Manipulated equity research reports
28 March 2005
Do not trust the muck that goes around as equity research on small stocks as most of them are factually inaccurate and "prepared" with questionable intentions.
A bull market invariably sees the mushrooming of research analysts. Anyone, including your neighbourhood grocery shop owner seems to display a savvy analytical ability. There is no regulation or guideline by market watchdogs like SEBI covering equity research. Fundamental analysts, technical analysts and a new breed called techno-fundamental analysts are at hand to dispense advice to anyone willing to listen to thwem. During a bull run when stocks are the flavour of the season, the media also gives them a ready.
As most of the visible and heard of stocks appreciate substantially, everyone searches for new ideas. Once stories dry up in frontline stocks, one way out for an analyst is to stretch an old idea. The concept of replacement value proposed by the late Harshad Mehta is a classic example of stretching an old idea.
When many of his favourite stocks had run up substantially and people had begun started questioning their valuations, Mehta came up with replacement value as a method of choosing scrips. He said his favourite stocks had to go up further as setting up new companies with similar capacities would cost much more than the market values of the existing companies.

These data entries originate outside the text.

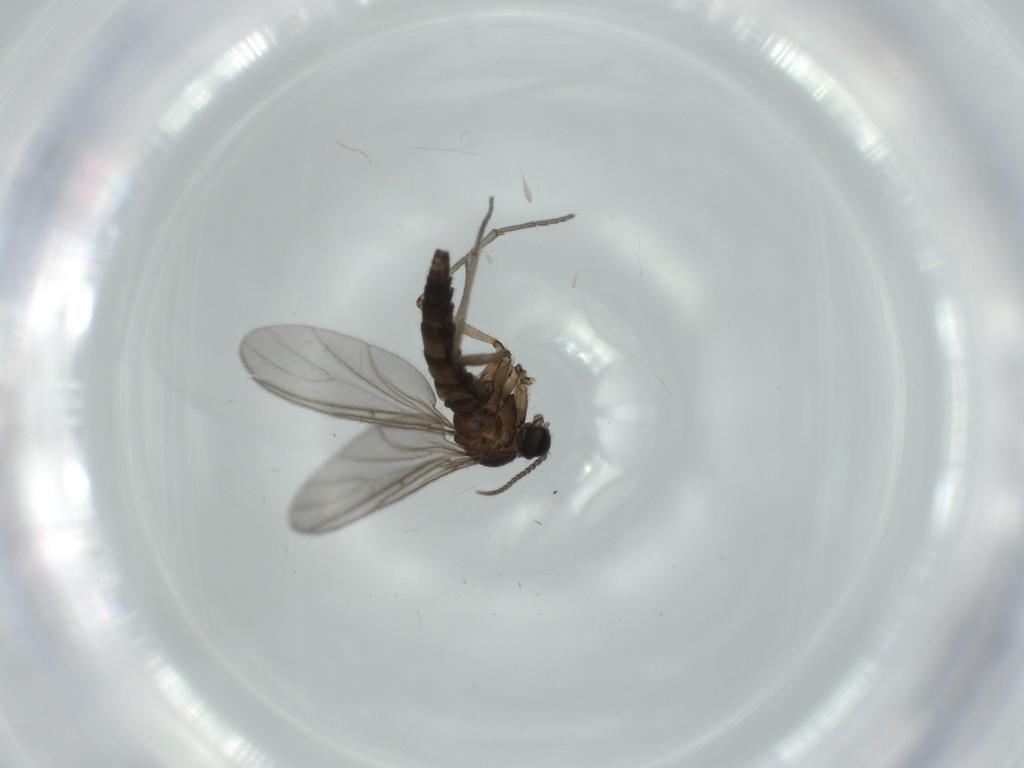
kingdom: Animalia
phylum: Arthropoda
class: Insecta
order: Diptera
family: Sciaridae
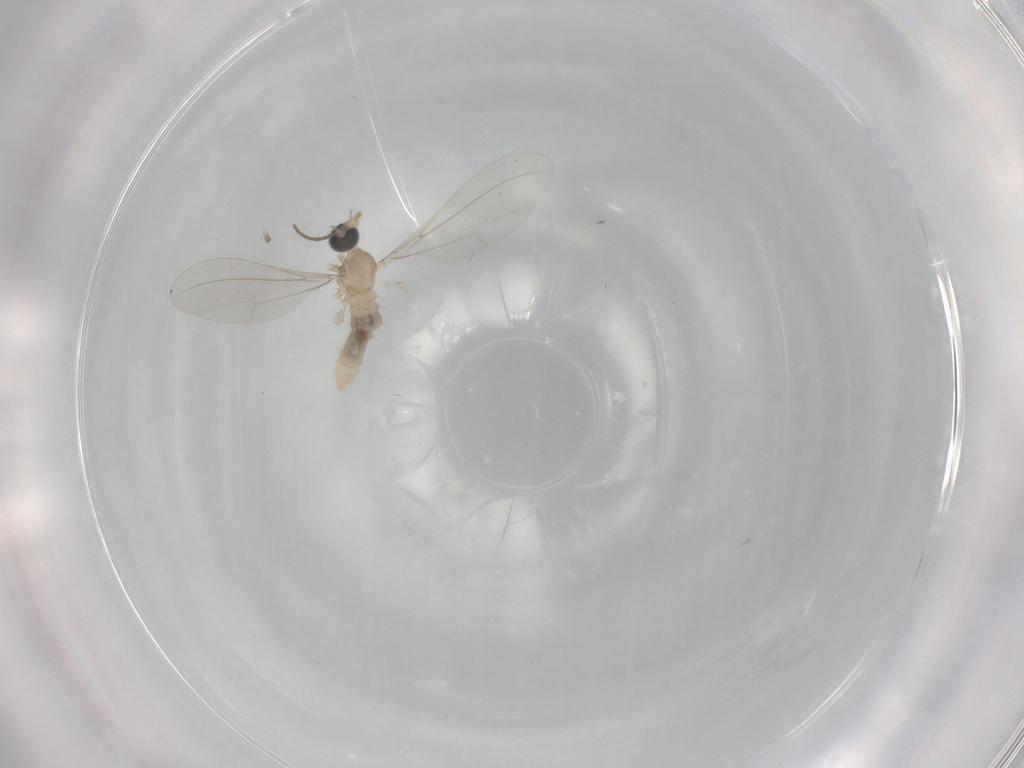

This and similar ideas sound logical to many small investors, especially when they come from supposedly knowledgeable analysts. If the investors think for themselves, they would realise that existing companies would have old depreciated assets, low in efficiency and value, and it is not the assets per se but the return generated on those assets that matter.
Stretching an old idea is not easy anymore as there are large investment houses, both domestic and foreign, who cover the frontline stocks with detailed first hand research. Though big research houses are not infallible, they are more careful not to repeat the excesses of the dot com days when websites were valued on strange and exotic parameters.